◆ **YOUR TASK**: Write out every line below again exactly as it stands, skipping each image.

◆ **DATA EXTRACT**:
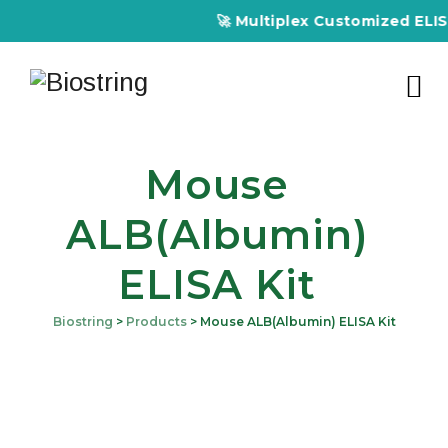
🚀 Multiplex Customized ELISA 
Mouse
ALB(Albumin)
ELISA Kit
Biostring
>
Products
>
Mouse ALB(Albumin) ELISA Kit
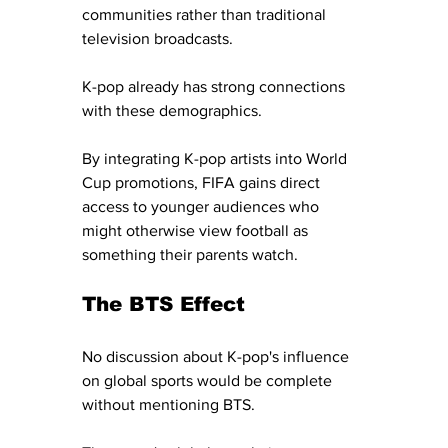
communities rather than traditional 
television broadcasts.
K-pop already has strong connections 
with these demographics.
By integrating K-pop artists into World 
Cup promotions, FIFA gains direct 
access to younger audiences who 
might otherwise view football as 
something their parents watch.
The BTS Effect
No discussion about K-pop's influence 
on global sports would be complete 
without mentioning BTS.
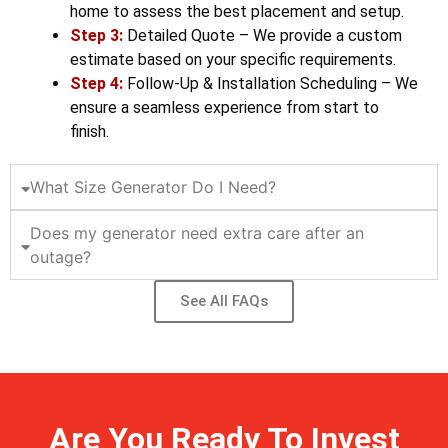
home to assess the best placement and setup.
Step 3:
Detailed Quote – We provide a custom
estimate based on your specific requirements.
Step 4:
Follow-Up & Installation Scheduling – We
ensure a seamless experience from start to
finish.
What Size Generator Do I Need?
Does my generator need extra care after an
outage?
See All FAQs
Are You Ready To Invest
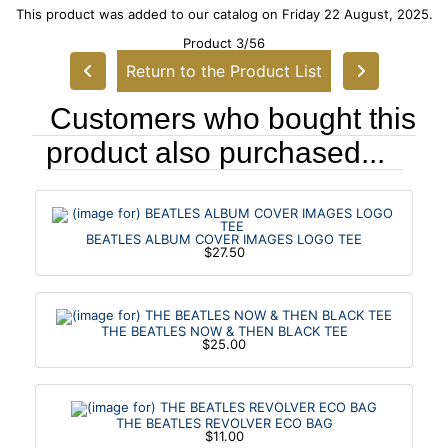
This product was added to our catalog on Friday 22 August, 2025.
Product 3/56
Return to the Product List
Customers who bought this
product also purchased...
BEATLES ALBUM COVER IMAGES LOGO TEE
$27.50
THE BEATLES NOW & THEN BLACK TEE
$25.00
THE BEATLES REVOLVER ECO BAG
$11.00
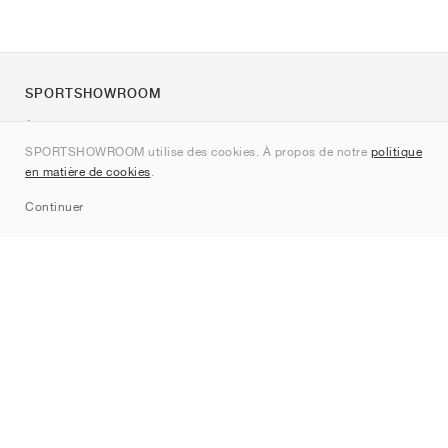
SPORTSHOWROOM
À propos de nous
SPORTSHOWROOM utilise des cookies. À propos de notre
politique
Contact
en matière de cookies
.
Sitemap
Continuer
Marques
Nike
Jordan
adidas
New Balance
ASICS
PUMA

◆ **THE ANSWER**:
🚀 Multiplex Customized ELISA 
Mouse
ALB(Albumin)
ELISA Kit
Biostring
>
Products
>
Mouse ALB(Albumin) ELISA Kit
communities rather than traditional 
television broadcasts.
K-pop already has strong connections 
with these demographics.
By integrating K-pop artists into World 
Cup promotions, FIFA gains direct 
access to younger audiences who 
might otherwise view football as 
something their parents watch.
The BTS Effect
No discussion about K-pop's influence 
on global sports would be complete 
without mentioning BTS.
home to assess the best placement and setup.
Step 3:
Detailed Quote – We provide a custom
estimate based on your specific requirements.
Step 4:
Follow-Up & Installation Scheduling – We
ensure a seamless experience from start to
finish.
What Size Generator Do I Need?
Does my generator need extra care after an
outage?
See All FAQs
Are You Ready To Invest
This product was added to our catalog on Friday 22 August, 2025.
Product 3/56
Return to the Product List
Customers who bought this
product also purchased...
BEATLES ALBUM COVER IMAGES LOGO TEE
$27.50
THE BEATLES NOW & THEN BLACK TEE
$25.00
THE BEATLES REVOLVER ECO BAG
$11.00
SPORTSHOWROOM
À propos de nous
SPORTSHOWROOM utilise des cookies. À propos de notre
politique
Contact
en matière de cookies
.
Sitemap
Continuer
Marques
Nike
Jordan
adidas
New Balance
ASICS
PUMA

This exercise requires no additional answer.